The United States and its partners are concerned because there are many unresolved issues in the Western Balkans region and Bosnia and Herzegovina is a special problem, where constant political disputes threaten to delay commenced reform processes, US Deputy Assistant Secretary for European and Eurasian Affairs Hoyt Yee said in Sarajevo on Tuesday.

Countries in the region are continuing to have serious difficulties in the fight against corruption and in their efforts to establish the rule of law, however, some progress exists and that is particularly evident in Montenegro, which is a step away from NATO membership, and Albania's achievements are also significant, Yee told a press conference.

The US sees Bosnia and Herzegovina as a neuralgic spot in this part of Europe and strongly supports the EU initiative to bring the country closer to the EU through the implementation of reforms.

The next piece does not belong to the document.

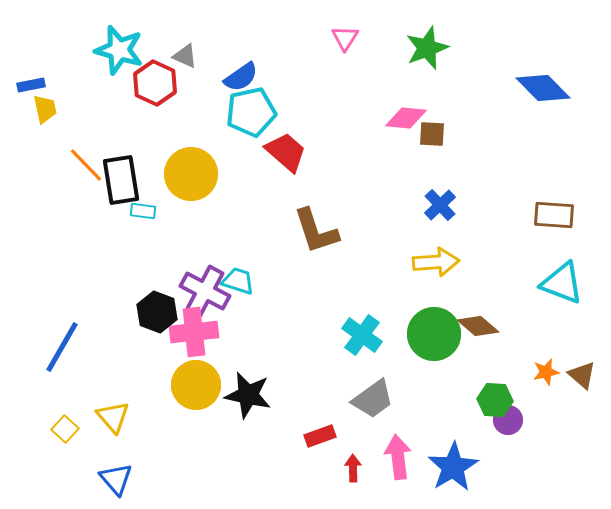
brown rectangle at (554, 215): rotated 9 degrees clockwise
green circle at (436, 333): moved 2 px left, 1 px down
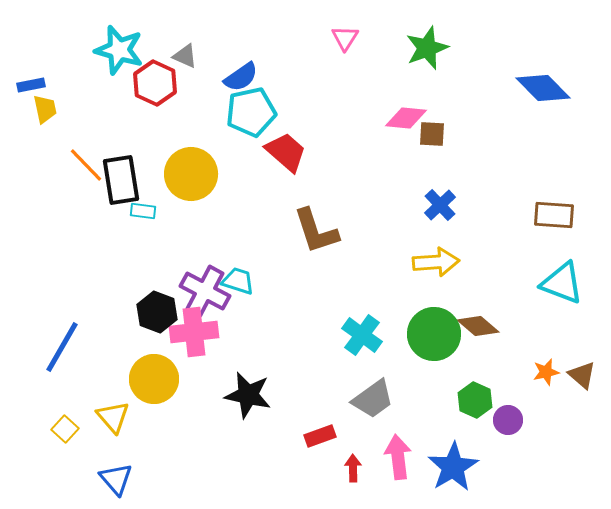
yellow circle at (196, 385): moved 42 px left, 6 px up
green hexagon at (495, 400): moved 20 px left; rotated 20 degrees clockwise
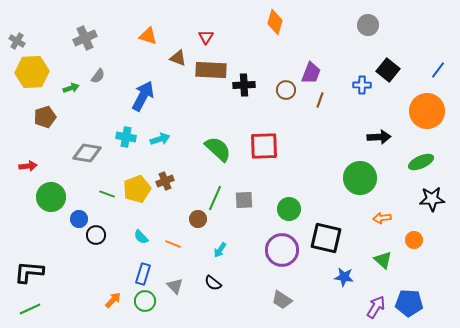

That initiative was launched late 2014 and last year the first visible signs appeared. However, now there is a deadlock because of delays in an agreement being reached on a mechanism to coordinate relations with Brussels, the alignment of the Interim Trade Agreement, and the publication of the results of the population census conducted in 2013, without which Bosnia and Herzegovina cannot provide credible information required for it to be granted candidate status for EU membership.

In addition, it appears that local elections called for October could additionally heighten the political rhetoric and disputes, which equally worries the USA and EU.

Yee told reporters that the US is concerned with the deadlock in reform processes.

There is a risk that Bosnia and Herzegovina will continue to fall behind the region because other states are implementing reforms, while politicians in Bosnia and Herzegovina are continuing to have difficulty in agreeing on the necessary steps, Yee said, explaining that Washington is urging politicians in Bosnia and Herzegovina to show decisiveness in reaching an agreement of contentious issues.

He added that the difficulty of the reforms required cannot be an excuse to avoid them.

He called on Bosnia and Herzegovina to strengthen ties with NATO even though, due to the unfinished registration of properties in the country, it was doubtful that the country would be given the green light at the next NATO summit in Warsaw to activate its Membership Action Plan (MAP).

Activation of MAP was blocked due to objections by the Republika Srpska entity to register barracks and military training grounds to the state's defence ministry. The government in this Serb entity is asking that those properties be registered to the two entities which would in turn lease them to the state and its defence forces, which is unacceptable to NATO.

Commenting on the weekend's protest rallies in Banja Luka by government supporters and opposition sympathisers, Yee said that the US supports the right of citizens to democratic and non-violent action to express their views of society.